The study conforms to Standard 8 of the American Psychological Association's Ethical Principles of Psychologist and Code of Conduct. Furthermore, the data are treated according to the WU-Minn HCP Consortium data use terms and the terms of use for the restricted data.

Data accessibility

The Stage 1 manuscript, unchanged from the date of in-principle acceptance (15/11/2018), is available at https://osf.io/p7c8z/. All data are provided by the open access HCP project mentioned above. Researchers interested in future reanalysis for the purpose of reproduction and replication of the current results will have to acquire the data from the HCP repository directly (details on the neuroinformatics infrastructure have been provided by [137]). It should be considered that the HCP data protection policy permits the access to the demographic information by which individual subjects could potentially be identified only after every researcher involved in the study submitted an individual application to the HCP board to declare agreement with the HCP specific policy of data handling. These restricted-access data include the exact age and twin status of the subjects, among others. In order to control for sex, age and genetic relatedness of the studied individuals, we will acquire restricted data access, which will also be necessary for anyone aiming to pursue a similar research question by using the HCP data. We are not allowed to upload the HCP data in an open access portal. In contrast, all the analysis scripts that we developed will be shared with anyone interested. They will be provided along with a list of participants' codes of those subjects that we included in our analyses.
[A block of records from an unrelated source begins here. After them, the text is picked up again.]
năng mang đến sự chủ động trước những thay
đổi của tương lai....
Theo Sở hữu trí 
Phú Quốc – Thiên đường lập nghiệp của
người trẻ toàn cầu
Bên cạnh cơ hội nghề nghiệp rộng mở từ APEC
To this purpose, we uploaded all materials to the third-party repository OSF. They can be accessed via the following link: https://osf.io/p7c8z/.

Authors' contributions

K.M. took part in designing the study, prepared the data analysis of behavioural as well as MRI data, wrote the first draft of the manuscript and addressed the reviewers' suggestions. After receiving in-principal acceptance, K.M. analysed the data according to the preregistered protocol and performed post hoc analysis steps. B.G. was involved in refining the study design, had a major part in preparing the preregistered and post hoc analysis of the MRI data, revised the draft of the manuscript and was involved in addressing the reviewers' suggestions. M.L. coordinated the analysis of the MRI data, provided expertise that enabled us to greatly improve the entire design including the hypotheses, had a major part in interpreting the results, revised the draft of the manuscript and helped address the reviewers' suggestions. A.H. conceived of the study, was involved in all the revisions of the study design, supervised the statistical analysis of the psychometric data (both preregistered and post hoc), helped to address revisions and was involved in interpreting the results and writing the manuscript. All of the authors approve of the article version that is submitted and ensure that questions related to the accuracy or integrity of any part of the work are, to our best knowledge, appropriately investigated and resolved.

Competing interests

We declare we have no competing interests.

Funding

Data were provided by the Human Connectome Project, WU-Minn Consortium (Principal Investigators: David Van Essen and Kamil Ugurbil; 1U54MH091657) funded by the 16 NIH Institutes and Centers that support the NIH Blueprint for Neuroscience Research; and by the McDonnell Center for Systems Neuroscience at Washington University. This research was further supported by a scholarship from the DAAD Germany granted to K.M. (ID: 57314604) to visit the Aging Research Center of the Karolinska Insitute and the Stockholm University to work with Prof. Martin Lövdén and Dr Benjamín Garzón.